Please, don't drive a school bus blindfolded.
Owing to ... a misunderstanding of the causal chains between policy and actions, we can easily trigger Black Swans, thanks to aggressive ignorance -- like a child playing with a chemistry kit.
-- Nassim Taleb, The Black Swan: The Impact of the Highly Improbable
Black Swans are occurring with greater frequency.
Last week's historic earthquake in Japan contradicts the notion and appearance of stability and is yet another Black Swan in a series that has (time and time again) threatened the order over the last decade.
The new normal is abnormal and is bound to haunt investors for some time to come.
I am not referring to Pimco's Mohamed El-Erian's notion that world economic growth will be lower; I am referring to the new normal of disproportionate, high-impact, hard-to-predict and rare events beyond the realm of "normal expectations in business, history, science and technology" that are occurring with startling frequency. (As Dr. Benoit Mandelbrot emphasized in his work, the distributions of systemic outcomes aren't normal/Gaussian, but rather fat-tailed.)
"I'm astounded by people who want to 'know' the universe when it's hard enough to find your way around Chinatown."
-- Woody Allen
Risks of more and repeated Black Swans, previously perceived to be small by corporations, investors, politicians and regulators, should now be reassessed, owing to (among other issues) globalization, tighter correlations, advancements in technology, the growing/excessive complexities of interlocking supply chains and derivatives, the acceptance of greater/extreme risk-taking (Minsky's moment: "the longer people make money by taking risk, the more imprudent they become"), the greater connectivity of increasingly more complex systems (see Paul Ormerod and Rich Colbaugh's "Cascades of Failure and Extinction in Evolving Complex Systems") and so forth. I see a greater and more dynamic instability is the new normal. Witness the increased regularity of economically, politically and socially altering Black Swan events over the past decade (Note: three of the eight deadliest natural disasters in the last century have occurred since 2004):
It is for this and other reasons that I produce an annual surprise list to introduce my own set of mini Black Swans. These are investment and business events that are outliers -- what I call "probable improbables."
"It is often said that 'is wise he who can see things coming.' Perhaps the wise one is the one who knows that he cannot see things far away."
We can no longer turn the clock back to a simpler time. We must play the hand we are dealt. And our time is interconnected, interlinked and increasingly complex. And our hand has, at its core, a rising number of outlier or Black Swan events.
I should emphasize that my observations on Black Swans in today's opening missive should be put into perspective. We shouldn't be overly paranoid nor should potential outlier events blind us to investment opportunity.
But we must be mindful!
Throughout history, there have been times when it has even been more profitable for investors "to bind together in the wrong direction than to be alone in the right one." The long-term direction of equities will likely always be "higher," and the crowd of optimists will invariably outperform the remnants of pessimists.
Nevertheless, for years, investors seem to have been blinded to the uncertainty of the "rare" Black Swan event. We now know that these Black Swans are occurring with greater regularity and with greater overall impact -- and, as such, we must recognize that the occurrences may not only hold the potential for reducing aggregate growth but that the uncertainty of these outlier events could conceivably cast a pall over stock valuations.

RECORDED DATA =
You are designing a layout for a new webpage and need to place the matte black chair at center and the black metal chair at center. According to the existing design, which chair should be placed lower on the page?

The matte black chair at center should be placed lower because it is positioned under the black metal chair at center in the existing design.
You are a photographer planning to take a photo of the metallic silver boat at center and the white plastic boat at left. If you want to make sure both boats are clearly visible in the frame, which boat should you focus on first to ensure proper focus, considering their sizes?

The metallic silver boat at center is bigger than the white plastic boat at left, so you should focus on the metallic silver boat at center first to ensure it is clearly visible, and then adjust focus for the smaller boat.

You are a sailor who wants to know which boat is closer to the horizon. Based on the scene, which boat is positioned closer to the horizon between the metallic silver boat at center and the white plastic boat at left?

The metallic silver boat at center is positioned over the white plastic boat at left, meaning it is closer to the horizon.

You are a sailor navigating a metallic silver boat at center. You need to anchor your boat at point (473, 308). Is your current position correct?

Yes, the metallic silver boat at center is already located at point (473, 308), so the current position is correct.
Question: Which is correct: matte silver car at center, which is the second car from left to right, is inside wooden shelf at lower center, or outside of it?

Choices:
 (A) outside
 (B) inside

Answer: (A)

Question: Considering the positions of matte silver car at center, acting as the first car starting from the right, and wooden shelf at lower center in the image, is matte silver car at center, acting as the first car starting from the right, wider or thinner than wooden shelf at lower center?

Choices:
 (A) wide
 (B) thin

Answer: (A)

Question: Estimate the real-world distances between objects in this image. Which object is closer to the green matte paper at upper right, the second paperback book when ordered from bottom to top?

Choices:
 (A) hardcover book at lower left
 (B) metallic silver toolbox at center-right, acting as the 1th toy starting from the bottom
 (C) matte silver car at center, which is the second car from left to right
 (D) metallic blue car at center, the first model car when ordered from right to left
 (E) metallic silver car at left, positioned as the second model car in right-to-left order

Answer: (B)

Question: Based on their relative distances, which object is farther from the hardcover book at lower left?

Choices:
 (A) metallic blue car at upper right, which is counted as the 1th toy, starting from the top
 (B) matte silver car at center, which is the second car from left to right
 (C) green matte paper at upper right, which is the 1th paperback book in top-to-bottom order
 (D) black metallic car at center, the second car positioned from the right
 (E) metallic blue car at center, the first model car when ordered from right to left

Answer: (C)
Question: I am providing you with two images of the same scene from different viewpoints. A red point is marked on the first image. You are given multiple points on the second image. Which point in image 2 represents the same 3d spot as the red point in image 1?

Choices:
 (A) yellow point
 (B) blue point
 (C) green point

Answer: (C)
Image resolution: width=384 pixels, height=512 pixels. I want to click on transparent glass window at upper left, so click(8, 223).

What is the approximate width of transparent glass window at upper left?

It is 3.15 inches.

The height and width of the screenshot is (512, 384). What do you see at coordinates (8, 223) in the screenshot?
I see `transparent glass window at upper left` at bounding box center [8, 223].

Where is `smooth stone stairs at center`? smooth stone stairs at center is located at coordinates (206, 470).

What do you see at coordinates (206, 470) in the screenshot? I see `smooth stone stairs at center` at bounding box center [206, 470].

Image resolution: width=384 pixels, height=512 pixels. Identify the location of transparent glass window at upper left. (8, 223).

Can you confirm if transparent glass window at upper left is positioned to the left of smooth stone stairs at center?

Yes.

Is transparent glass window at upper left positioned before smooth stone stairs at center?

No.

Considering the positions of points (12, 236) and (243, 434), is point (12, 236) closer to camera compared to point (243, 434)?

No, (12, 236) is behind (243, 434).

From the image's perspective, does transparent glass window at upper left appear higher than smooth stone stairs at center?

BRIEF 1 = According to the Black Swan commentary, why should risks of repeated Black Swan events be reassessed?
BRIEF 2 = Repeat the Black Swan commentary from "Owing to ..." up to and including "the last decade.".
Work only from the Black Swan commentary, not from the records.

EXERCISE OUTPUT 1 = Those risks had earlier been judged small, but the commentary says they should be reassessed because of globalization, tighter correlations and advances in technology. It also points to the growing complexity of interlocking supply chains and derivatives, the acceptance of greater or extreme risk-taking, and the greater connectivity of increasingly complex systems.

EXERCISE OUTPUT 2 =
Owing to ... a misunderstanding of the causal chains between policy and actions, we can easily trigger Black Swans, thanks to aggressive ignorance -- like a child playing with a chemistry kit.
-- Nassim Taleb, The Black Swan: The Impact of the Highly Improbable
Black Swans are occurring with greater frequency.
Last week's historic earthquake in Japan contradicts the notion and appearance of stability and is yet another Black Swan in a series that has (time and time again) threatened the order over the last decade.